(Entries taken from a collection)
***
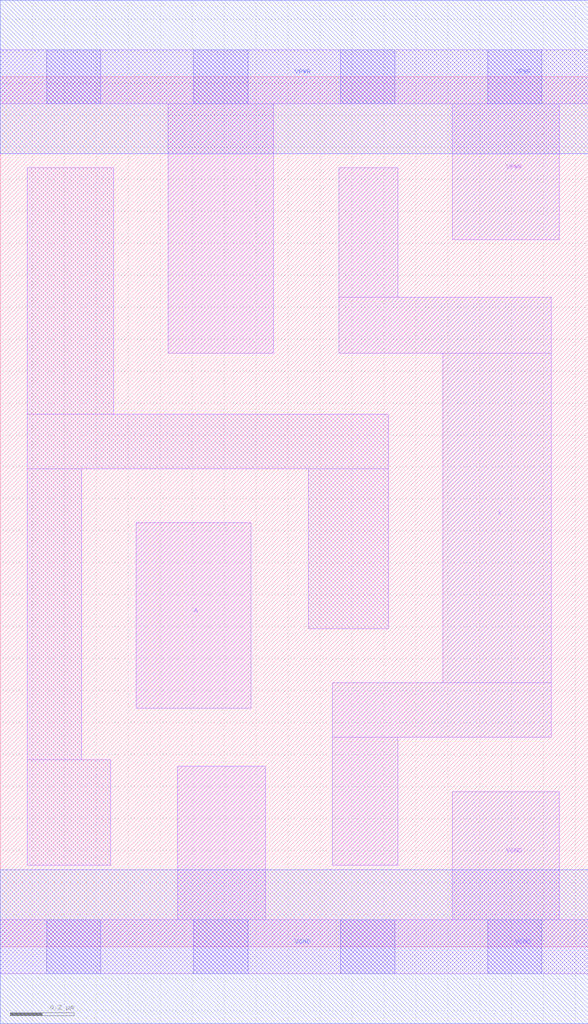
<source format=lef>
# Copyright 2020 The SkyWater PDK Authors
#
# Licensed under the Apache License, Version 2.0 (the "License");
# you may not use this file except in compliance with the License.
# You may obtain a copy of the License at
#
#     https://www.apache.org/licenses/LICENSE-2.0
#
# Unless required by applicable law or agreed to in writing, software
# distributed under the License is distributed on an "AS IS" BASIS,
# WITHOUT WARRANTIES OR CONDITIONS OF ANY KIND, either express or implied.
# See the License for the specific language governing permissions and
# limitations under the License.
#
# SPDX-License-Identifier: Apache-2.0

VERSION 5.7 ;
  NAMESCASESENSITIVE ON ;
  NOWIREEXTENSIONATPIN ON ;
  DIVIDERCHAR "/" ;
  BUSBITCHARS "[]" ;
UNITS
  DATABASE MICRONS 200 ;
END UNITS
MACRO sky130_fd_sc_hd__clkbuf_2
  CLASS CORE ;
  SOURCE USER ;
  FOREIGN sky130_fd_sc_hd__clkbuf_2 ;
  ORIGIN  0.000000  0.000000 ;
  SIZE  1.840000 BY  2.720000 ;
  SYMMETRY X Y R90 ;
  SITE unithd ;
  PIN A
    ANTENNAGATEAREA  0.213000 ;
    DIRECTION INPUT ;
    USE SIGNAL ;
    PORT
      LAYER li1 ;
        RECT 0.425000 0.745000 0.785000 1.325000 ;
    END
  END A
  PIN X
    ANTENNADIFFAREA  0.383400 ;
    DIRECTION OUTPUT ;
    USE SIGNAL ;
    PORT
      LAYER li1 ;
        RECT 1.040000 0.255000 1.245000 0.655000 ;
        RECT 1.040000 0.655000 1.725000 0.825000 ;
        RECT 1.060000 1.855000 1.725000 2.030000 ;
        RECT 1.060000 2.030000 1.245000 2.435000 ;
        RECT 1.385000 0.825000 1.725000 1.855000 ;
    END
  END X
  PIN VGND
    DIRECTION INOUT ;
    SHAPE ABUTMENT ;
    USE GROUND ;
    PORT
      LAYER li1 ;
        RECT 0.000000 -0.085000 1.840000 0.085000 ;
        RECT 0.555000  0.085000 0.830000 0.565000 ;
        RECT 1.415000  0.085000 1.750000 0.485000 ;
      LAYER mcon ;
        RECT 0.145000 -0.085000 0.315000 0.085000 ;
        RECT 0.605000 -0.085000 0.775000 0.085000 ;
        RECT 1.065000 -0.085000 1.235000 0.085000 ;
        RECT 1.525000 -0.085000 1.695000 0.085000 ;
      LAYER met1 ;
        RECT 0.000000 -0.240000 1.840000 0.240000 ;
    END
  END VGND
  PIN VPWR
    DIRECTION INOUT ;
    SHAPE ABUTMENT ;
    USE POWER ;
    PORT
      LAYER li1 ;
        RECT 0.000000 2.635000 1.840000 2.805000 ;
        RECT 0.525000 1.855000 0.855000 2.635000 ;
        RECT 1.415000 2.210000 1.750000 2.635000 ;
      LAYER mcon ;
        RECT 0.145000 2.635000 0.315000 2.805000 ;
        RECT 0.605000 2.635000 0.775000 2.805000 ;
        RECT 1.065000 2.635000 1.235000 2.805000 ;
        RECT 1.525000 2.635000 1.695000 2.805000 ;
      LAYER met1 ;
        RECT 0.000000 2.480000 1.840000 2.960000 ;
    END
  END VPWR
  OBS
    LAYER li1 ;
      RECT 0.085000 0.255000 0.345000 0.585000 ;
      RECT 0.085000 0.585000 0.255000 1.495000 ;
      RECT 0.085000 1.495000 1.215000 1.665000 ;
      RECT 0.085000 1.665000 0.355000 2.435000 ;
      RECT 0.965000 0.995000 1.215000 1.495000 ;
  END
END sky130_fd_sc_hd__clkbuf_2
END LIBRARY

</source>
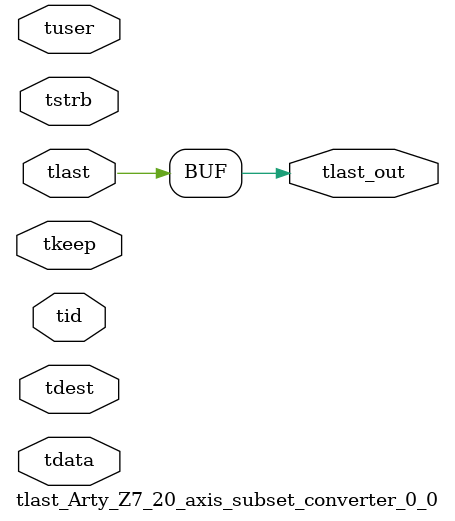
<source format=v>


`timescale 1ps/1ps

module tlast_Arty_Z7_20_axis_subset_converter_0_0 #
(
parameter C_S_AXIS_TID_WIDTH   = 1,
parameter C_S_AXIS_TUSER_WIDTH = 0,
parameter C_S_AXIS_TDATA_WIDTH = 0,
parameter C_S_AXIS_TDEST_WIDTH = 0
)
(
input  [(C_S_AXIS_TID_WIDTH   == 0 ? 1 : C_S_AXIS_TID_WIDTH)-1:0       ] tid,
input  [(C_S_AXIS_TDATA_WIDTH == 0 ? 1 : C_S_AXIS_TDATA_WIDTH)-1:0     ] tdata,
input  [(C_S_AXIS_TUSER_WIDTH == 0 ? 1 : C_S_AXIS_TUSER_WIDTH)-1:0     ] tuser,
input  [(C_S_AXIS_TDEST_WIDTH == 0 ? 1 : C_S_AXIS_TDEST_WIDTH)-1:0     ] tdest,
input  [(C_S_AXIS_TDATA_WIDTH/8)-1:0 ] tkeep,
input  [(C_S_AXIS_TDATA_WIDTH/8)-1:0 ] tstrb,
input  [0:0]                                                             tlast,
output                                                                   tlast_out
);

assign tlast_out = {tlast[0]};

endmodule


</source>
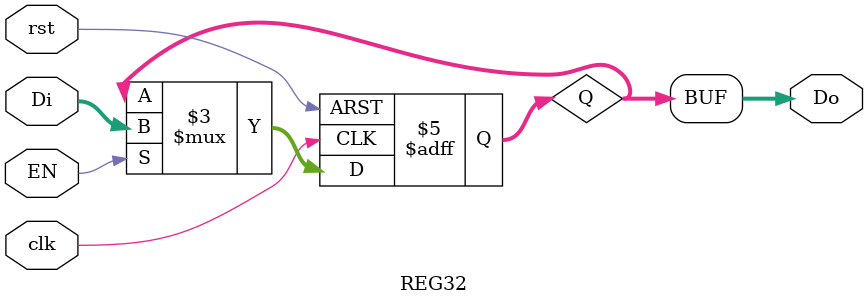
<source format=v>
`timescale 1ns / 1ps
module REG32(input clk,
				input [31:0] Di,
				input rst,
				input EN,
				output [31:0] Do
						);
	reg [31:0] Q;
	assign Do = Q;
	always @ (posedge clk or posedge rst)begin
		if(rst) Q <= 0;
		else if(EN) Q <= Di;
		else Q <= Q;
	end
endmodule

</source>
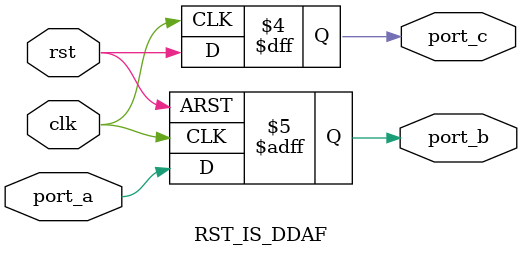
<source format=v>
module RST_IS_DDAF(port_a, port_b, clk, rst, port_c);
   input port_a;
   input clk ;
   input rst;
   output port_c;
   output port_b;
   reg port_c;
   reg port_b;
   always@(posedge clk or negedge rst)
   begin
      if ( rst == 1'b0 )
      port_b <= 1'b0;
      else
      port_b <= port_a;
   end
   always@(posedge clk)
   begin
      port_c <= rst;
   end
endmodule

</source>
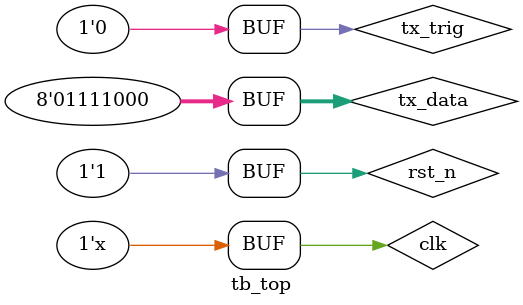
<source format=v>
/************************************************************************
 * Author        : Wen Chunyang
 * Email         : 1494640955@qq.com
 * Create time   : 2018-04-15 15:45
 * Last modified : 2018-04-15 15:45
 * Filename      : tb_top.v
 * Description   : 
 * *********************************************************************/
`timescale		1ns/1ns 

module	tb_top;

//=====================================================================\
// ********** Define Parameter and Internal Signals *************
//=====================================================================/
reg                             clk                             ;       
reg                             rst_n                           ;       
reg                             tx_trig                         ;
reg     [ 7: 0]                 tx_data                         ; 
wire                            rs232_tx                        ; 

//======================================================================
// ***************      Main    Code    ****************
//======================================================================
always  #5      clk    =       ~clk;


initial begin
	clk		<=		1'b1;
	rst_n	<=		1'b0;
    tx_trig <=      1'b0;
    tx_data <=      8'h00;
	#100
	rst_n	<=		1'b1;
    #100
    tx_data <=      8'h12;
    #100
    tx_trig <=      1'b1;
    #10
    tx_trig <=      1'b0;

    #5600
    tx_data <=      8'h34;
    #100
    tx_trig <=      1'b1;
    #10
    tx_trig <=      1'b0;

    #5600
    tx_data <=      8'h56;
    #100
    tx_trig <=      1'b1;
    #10
    tx_trig <=      1'b0;

    #5600
    tx_data <=      8'h78;
    #100
    tx_trig <=      1'b1;
    #10
    tx_trig <=      1'b0;
end


//例化
uart_tx uart_tx_inst(
        .clk                    (clk                    ),
        .rst_n                  (rst_n                  ),
        //uart_rx
        .tx_trig                (tx_trig                ),
        .tx_data                (tx_data                ),
        //uart_tx
        .rs232_tx               (rs232_tx               )
);

defparam    uart_tx_inst.BAUD_END   =       56;

endmodule

</source>
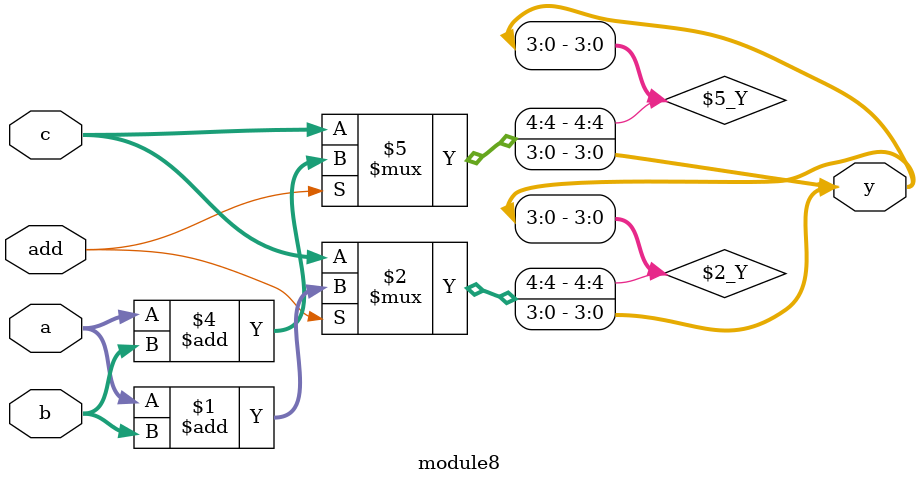
<source format=v>
module module8 (
    input [3:0] a, b,
    input [4:0] c,
    input add,
    output reg [3:0] y
);
    assign y = add ? a + b : c;

    always @(*)
        y = add ? a + b : c;
    
    
endmodule
</source>
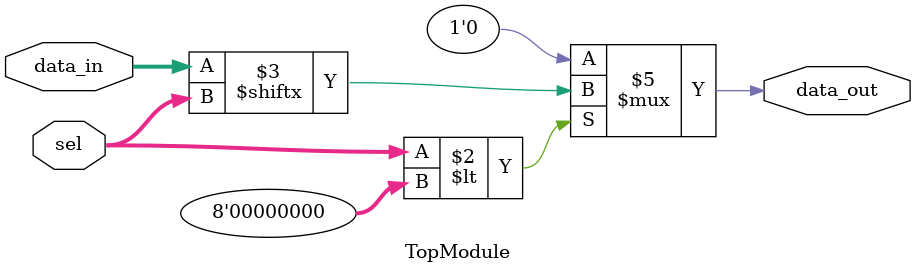
<source format=sv>
module TopModule (
    input logic [1023:0] data_in,
    input logic [7:0] sel,
    output logic data_out
);

    always @(*) begin
        if (sel < 8'd256) begin
            data_out = data_in[sel];
        end else begin
            data_out = 1'b0; // Default value for sel > 255
        end
    end

endmodule
</source>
***
Exercise description ->
Your answer should consist only of the lines above between the line holding "1.750000 0.485000 ;" and the line holding "RECT 0.605000 2.635000", inclusive, each transcribed exactly.

The answer ->
        RECT 1.415000  0.085000 1.750000 0.485000 ;
      LAYER mcon ;
        RECT 0.145000 -0.085000 0.315000 0.085000 ;
        RECT 0.605000 -0.085000 0.775000 0.085000 ;
        RECT 1.065000 -0.085000 1.235000 0.085000 ;
        RECT 1.525000 -0.085000 1.695000 0.085000 ;
      LAYER met1 ;
        RECT 0.000000 -0.240000 1.840000 0.240000 ;
    END
  END VGND
  PIN VPWR
    DIRECTION INOUT ;
    SHAPE ABUTMENT ;
    USE POWER ;
    PORT
      LAYER li1 ;
        RECT 0.000000 2.635000 1.840000 2.805000 ;
        RECT 0.525000 1.855000 0.855000 2.635000 ;
        RECT 1.415000 2.210000 1.750000 2.635000 ;
      LAYER mcon ;
        RECT 0.145000 2.635000 0.315000 2.805000 ;
        RECT 0.605000 2.635000 0.775000 2.805000 ;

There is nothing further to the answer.